The dim lighting of the Central Supply room was a definite downgrade from the superiority of the victorious washroom moment. Though, I suppose that’s a bit of a stretch on account of a biased opinion.

I was so overjoyed that I couldn’t wait to get back to work. This was the highlight of my career at this hospital, with many more to come. It would mark this Inventory as the epitome of what my life will become.

A series of moments, moments of august proportions, that would lead me well on my way to World Ruler. Dare I say it? Life was good.

I picked up the clipboard that held the thick packet of count sheets. Several columns lined the page with black bordering, though the only ones of importance were the Locations and Item Number. Arriving at toothbrushes and tampons, I eagerly awaited the victory over Inventory.

“Kevin?”

I looked up to see my boss, Daniel.

“Yes?”

“You’re still not done with those sheets?”

“Oh, no. I got caught up with other things, but I’m close.”

“You do realize it’s five o’clock, right?”

“It’s what?” I quickly looked at my watch and gasped. Where had the time gone?

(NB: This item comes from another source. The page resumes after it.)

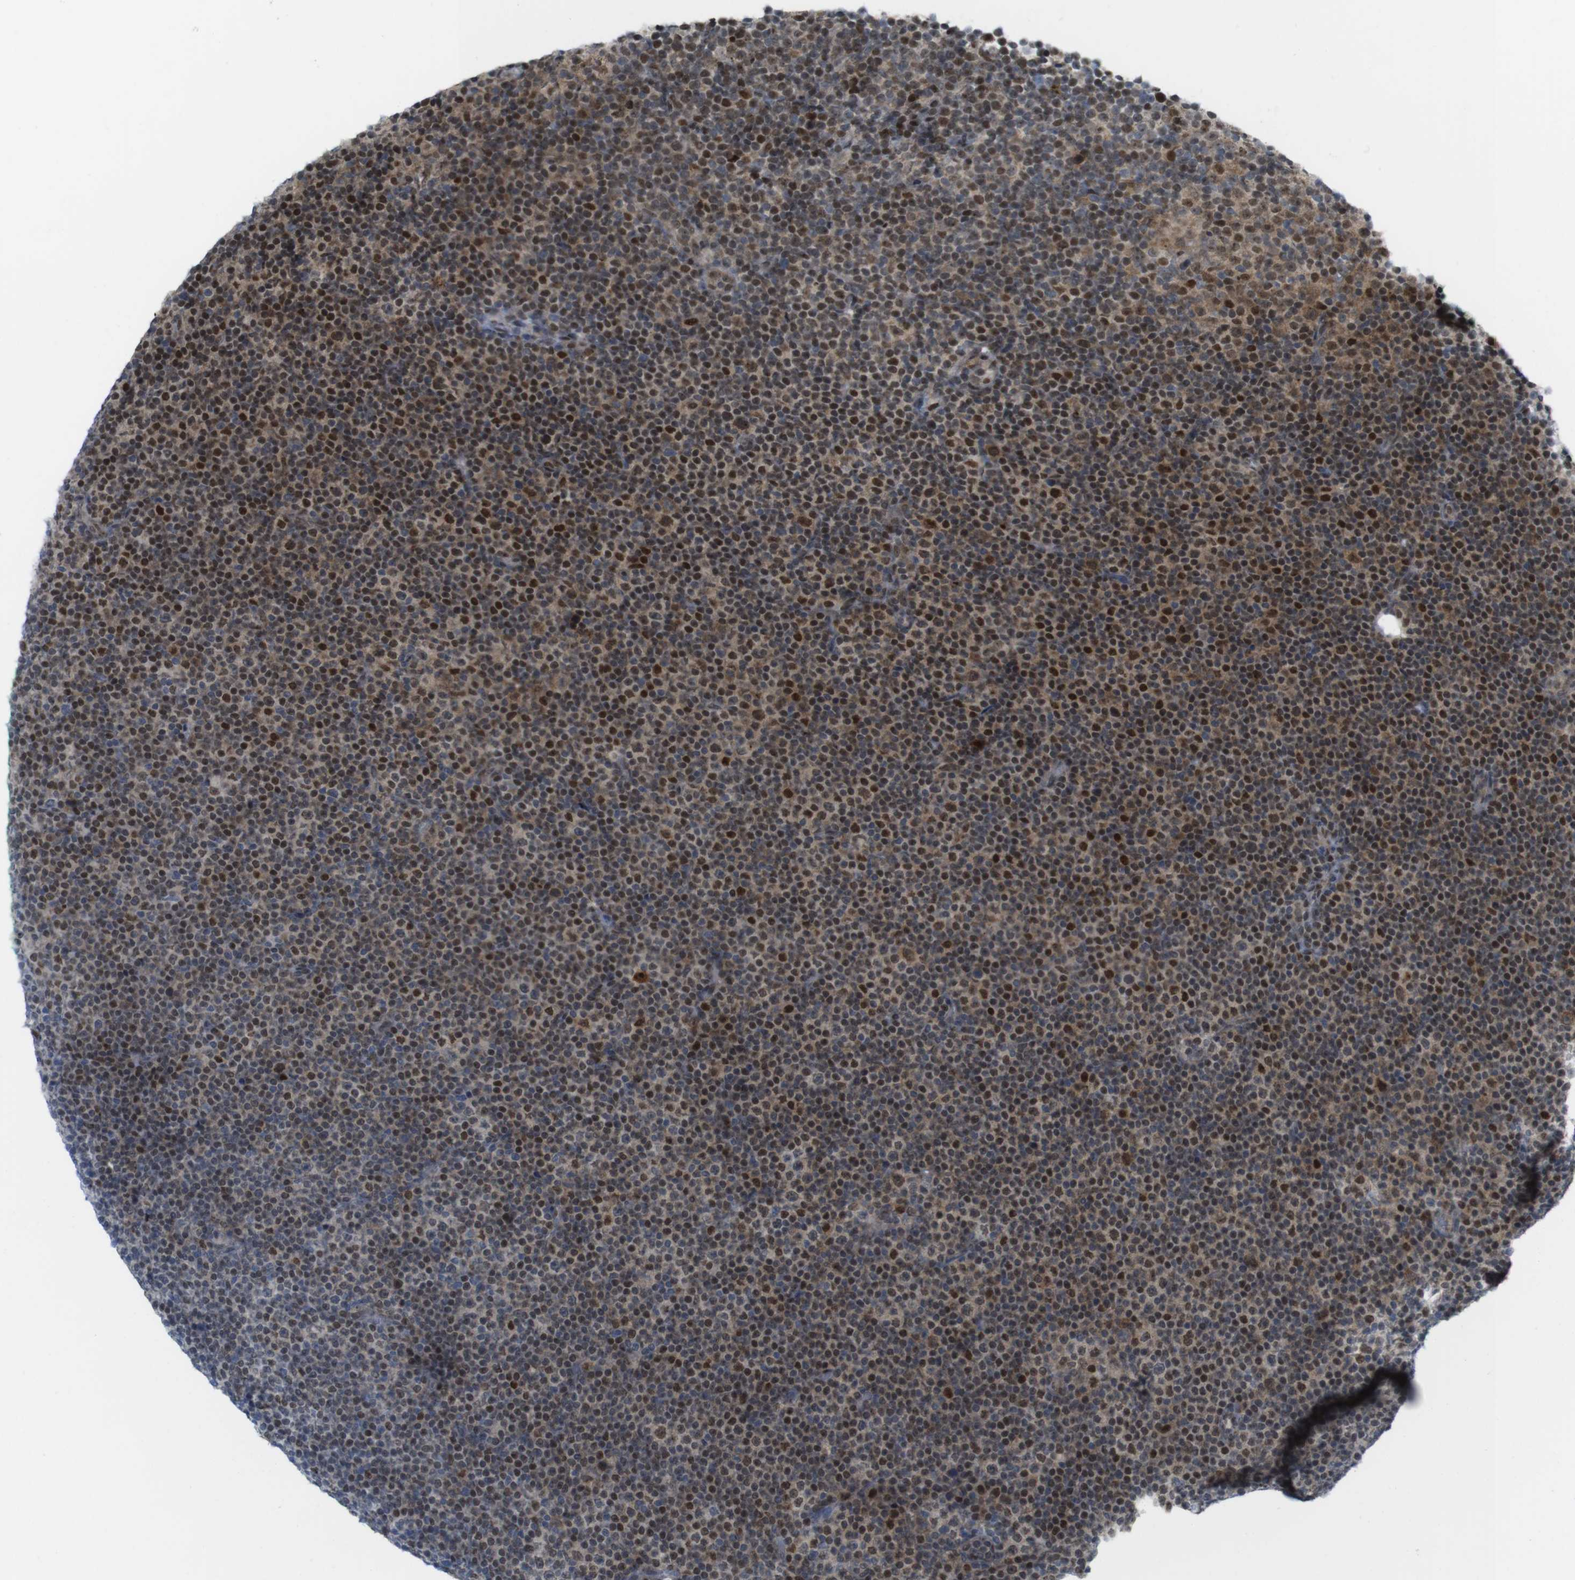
{"staining": {"intensity": "strong", "quantity": ">75%", "location": "nuclear"}, "tissue": "lymphoma", "cell_type": "Tumor cells", "image_type": "cancer", "snomed": [{"axis": "morphology", "description": "Malignant lymphoma, non-Hodgkin's type, Low grade"}, {"axis": "topography", "description": "Lymph node"}], "caption": "A brown stain highlights strong nuclear staining of a protein in malignant lymphoma, non-Hodgkin's type (low-grade) tumor cells.", "gene": "UBB", "patient": {"sex": "female", "age": 67}}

“Yeah. Look, we really needed those done by today.” He looked at me with a penetrating gaze.

“Yeah, I know. I’m sorry. I’ll have them done first thing in the morning, I promise.”

“That’s alright. I know you’ll keep that promise, because there’s no way you can break it. I’ve heard what you’ve been up to all day.”

“I’ve been balls deep in working, dude.”

“You’ve been walking around with Pablo, playing loud music while dodging your duties.”

“Well – that was part of it, but that’s not really my fau-“

“You’re fired, Kevin.”

I stood there, mouth agape, and he gave a single, sympathetic nod. He walked away while I wallowed in my failure.

“I-I’m…fired?”

“Holy balls, dude. You just got pwned.”

“But, but –“

“All so you could pee in a good toilet. Tsk, tsk, tsk.”

“A magnificent toilet, ya douche.”

“Yeah, yeah. Hey – Psych is on tonight!”

“Oh, snap!”


And so, children, that ends my journalistic tendencies. Take it as fact, or fiction, but whatever you do, remember this: keep your hands soft. Soft hands are an asset, and mouth-breathing Mexicans are the envious labor.